Maybe this will help.
Ok, this is great information.
However in our situation, how do we get just one agent offline within a specified timeframe, say only alert once in a 12 hour window.
The situation we had with the flakey VPN, was the agent went offline, then back online, about every 10 minutes. In the video, the reset correlation would be agent online, and in this case would reset constantly therefore still send out emails every 10 minutes.
Hmm.... interesting case. I'm waffling between whether this is a bug and expected behavior, not exists rules always get me confused
One thing you could try is adding
InternalAgentOffline.DetectionTime < InternalAgentOnline.DetectionTime
which will at least specify that the offline should come before the online.
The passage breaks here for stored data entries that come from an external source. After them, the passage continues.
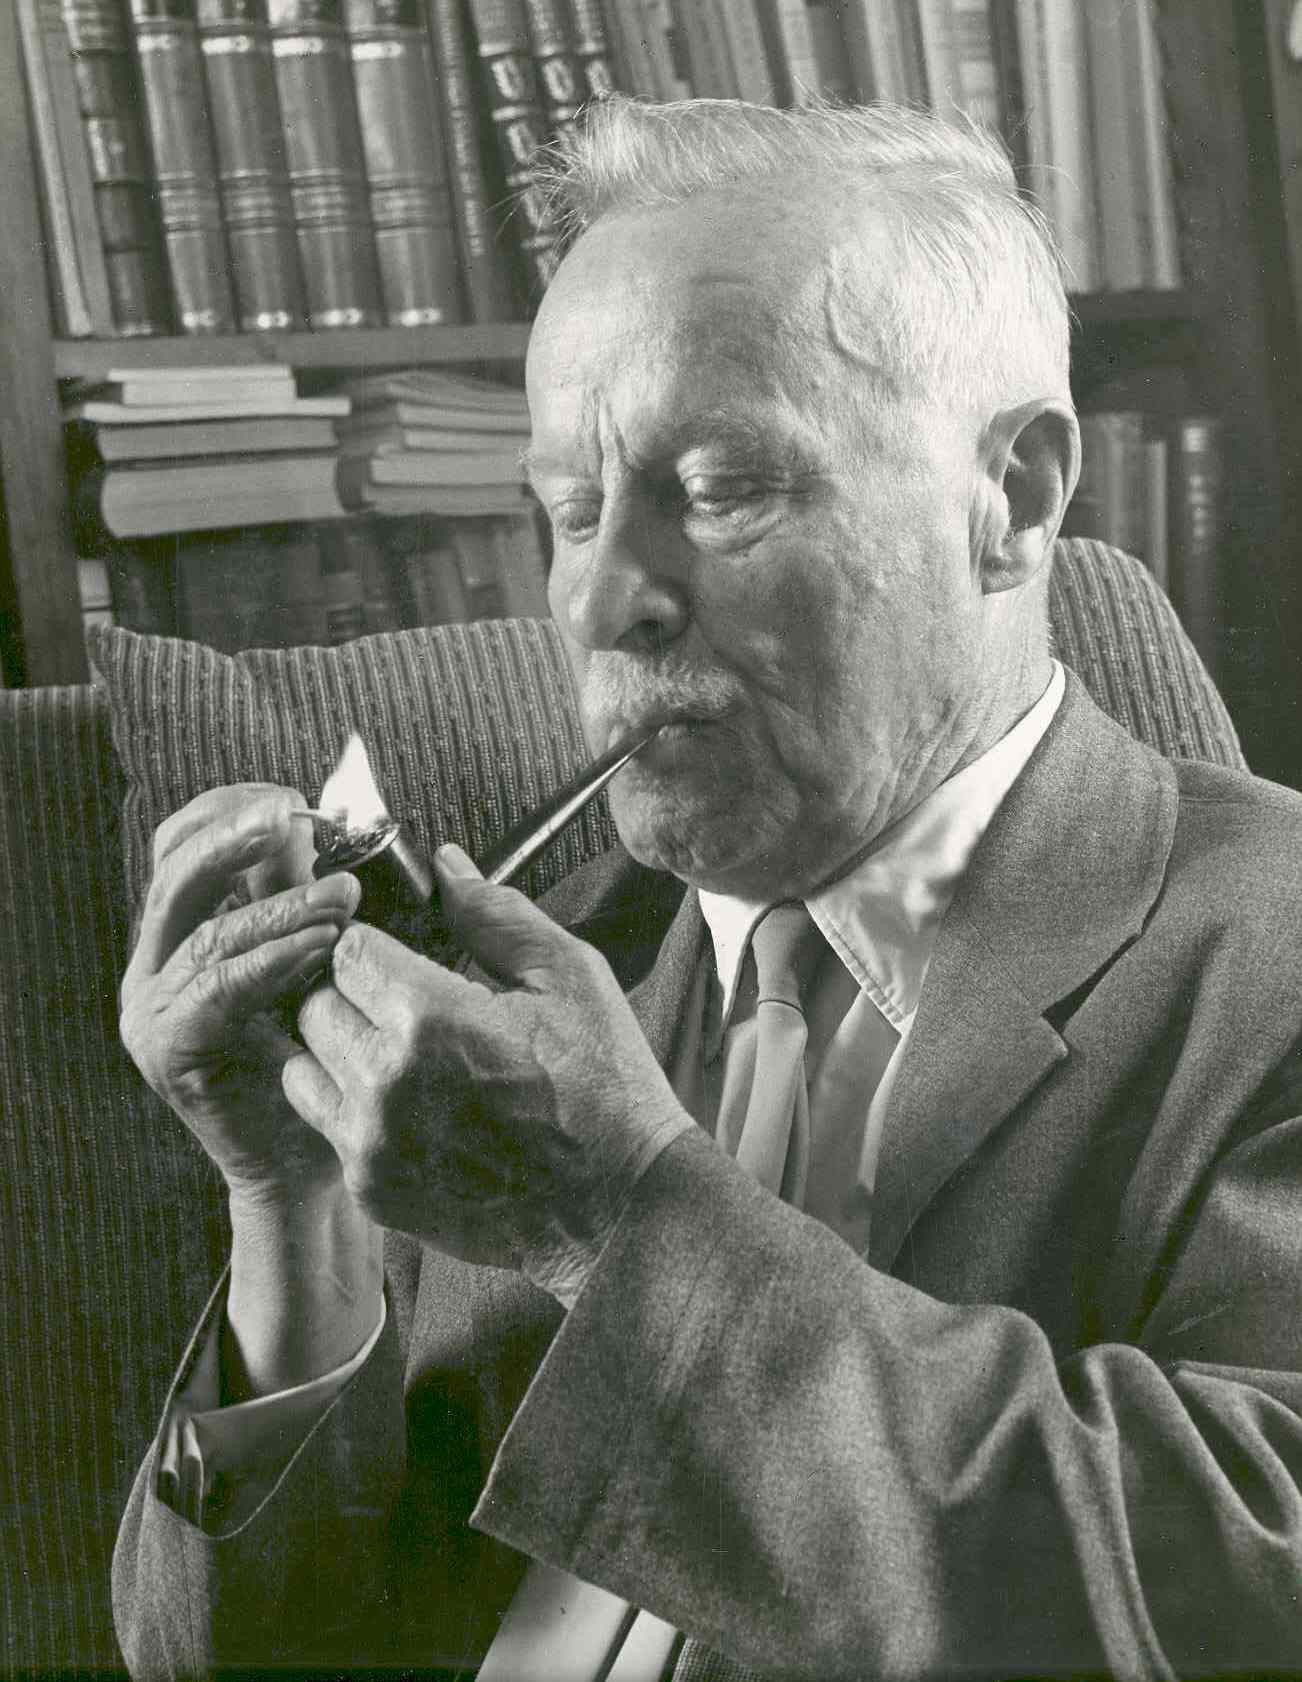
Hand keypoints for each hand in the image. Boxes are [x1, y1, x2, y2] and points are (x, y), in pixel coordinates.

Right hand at [119, 784, 361, 1200]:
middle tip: (299, 818)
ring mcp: (153, 1008)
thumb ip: (299, 896)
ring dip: (282, 904)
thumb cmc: (324, 1059)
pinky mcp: (168, 1049)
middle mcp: (156, 965)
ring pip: (210, 931)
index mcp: (183, 932)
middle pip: (177, 871)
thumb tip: (316, 825)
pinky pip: (218, 989)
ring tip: (344, 895)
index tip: (290, 797)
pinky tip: (322, 945)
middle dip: (239, 836)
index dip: (229, 811)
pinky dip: (273, 959)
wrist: (312, 1163)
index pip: (182, 845)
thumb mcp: (313, 957)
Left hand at [284, 845, 694, 1302]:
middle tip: (404, 998)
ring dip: (341, 1045)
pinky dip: (350, 1102)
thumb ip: (494, 914)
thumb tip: (445, 865)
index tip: (400, 950)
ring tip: (401, 1049)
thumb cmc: (604, 1087)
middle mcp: (386, 1081)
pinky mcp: (372, 1189)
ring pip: (305, 1061)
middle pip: (314, 1001)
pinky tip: (408, 1100)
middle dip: (351, 989)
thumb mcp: (569, 977)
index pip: (347, 948)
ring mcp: (372, 1142)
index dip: (374, 941)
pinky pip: (324, 1122)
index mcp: (431, 1016)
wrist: (620, 1206)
I think a new correlation instance in memory is getting triggered for each Offline per machine, which may not exactly be what we expect.
Our thresholded rules do have the concept of "time over threshold" (which is something like "fire this rule if you see 10 of these in 30 seconds, then tell me again if the condition is still valid after 5 minutes"), but not on a single event.
Maybe I am not explaining the event very well, as I don't thing an InternalAgentOffline.DetectionTime < InternalAgentOnline.DetectionTime would help, as the offline was already preceding the online.
Think of it like this. A PC has an agent, the connection is unplugged, therefore triggering an offline event as there is no communication from the manager to the PC. A few minutes later the connection is plugged back in, bringing the agent back online. This therefore resets the conditions. About 10 minutes later the whole process repeats, thus triggering a new alet every 10 minutes or so.
What our understanding is with the rule the way it is setup, that the Correlation is if you se an agent offline after 60 minutes trigger an alert. However if it is back online within 60 minutes do not trigger an alert. Therefore we should only see the alert once every hour if it keeps cycling up and down.
I agree, it won't eliminate them - but once you're IN the chain of events there's a small chance it might reduce them.
LEM isn't deterministic unless you tell it to, so unless you specify the EventA.DetectionTime < EventB.DetectionTime thing they could happen in any order, so you could actually have an online that came in BEFORE the offline that cancels it out (or doesn't). That 60 minutes is a sliding window before/after the first event that starts the clock.
What you described is definitely the ideal case, and I'm still duking it out with the development team as to whether it's a bug or just an artifact of the behavior of the rule. I've found a couple of other NOT EXISTS bugs myself which don't work the way I'd expect so there's still a pretty solid chance it's not working as intended either.